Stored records
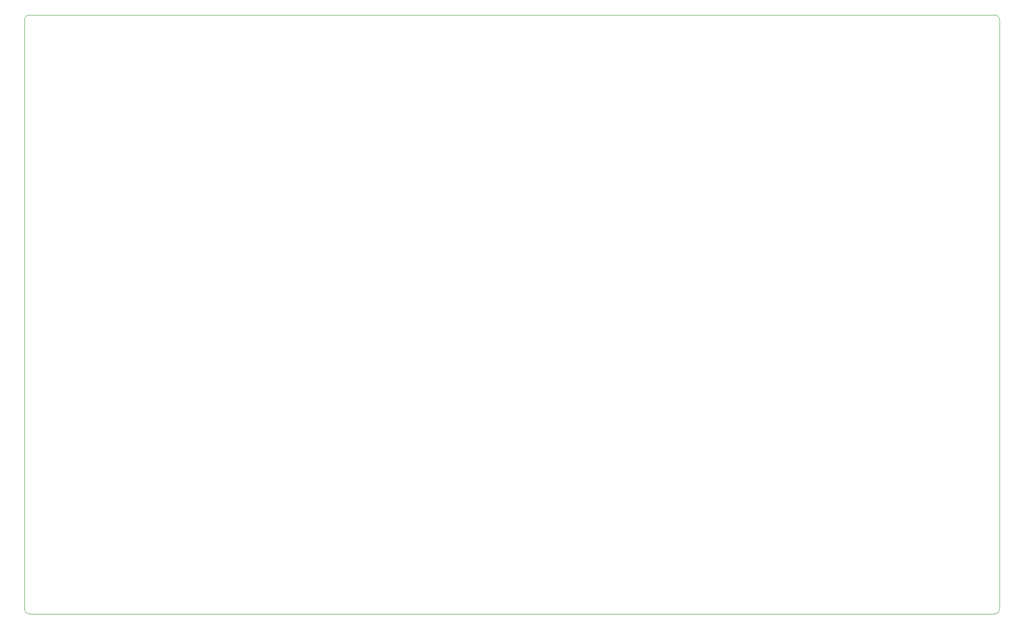
<source format=gbr>
%TF.GenerationSoftware,KiCad,Pcbnew,8.0.6*%
%TF.CreationDate,2024-11-21T10:17:36-07:00*%
%TF.ProjectId,newk-tabesque48,6e65776b-2d74-4616-9265-737175653438,rev?*%
%TF.SameCoordinates,Original*%
%TF.FileFunction,Profile,NP*%
%FSLAX46Y46*%
G04 Gerber Fmt 4.6, Leading zero omitted, Abs format (unit mm)*
G04 Created by KiCad (PCBNEW 8.0.6) date 2024-11-21 10:17:36*
%MOMM*%
%LPD*%
G01*
G04 APERTURE LIST*
%TA.AperFunction,Profile*%
%ADD10C,0.050000*%
%TD*%
G04 APERTURE END LIST*
D10*
X58928000Y-27305000D02*
G75*
G02*
X59944000Y-26289000I1016000J0D01*
G01*
X251460000Y-27305000D02*
X251460000Y-143637000D01*
X58928000Y-143637000D02*
X58928000Y-27305000D01*
X250444000Y-26289000D02*
G75*
G02*
X251460000Y-27305000I0J-1016000D01*
G01*
X250444000Y-26289000D02*
X59944000Y-26289000D01*
X59944000Y-144653000D02*
X250444000Y-144653000D01*
X59944000Y-144653000D02*
G75*
G02*
X58928000Y-143637000I0J1016000D01*
G01*
X251460000Y-143637000D02*
G75*
G02*
X250444000Y-144653000I-1016000J0D01*
G01*
M02*

</source>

**What the task requires:** Exactly the lines from the one with "X58928000Y-27305000D01*" through the final line of the entries are to be returned, both ends included.

**Task answer:**
X58928000Y-27305000D01*
X250444000Y-26289000D02*
G75*
G02*
X251460000Y-27305000I0J-1016000D01*
G01*
X250444000Y-26289000D02*
X59944000Y-26289000D01*
X59944000Y-144653000D02*
X250444000Y-144653000D01*
X59944000Y-144653000D02*
G75*
G02*
X58928000Y-143637000I0J1016000D01*
G01*
X251460000Y-143637000D02*
G75*
G02*
X250444000Y-144653000I-1016000J0D01*
G01*
M02*

</source>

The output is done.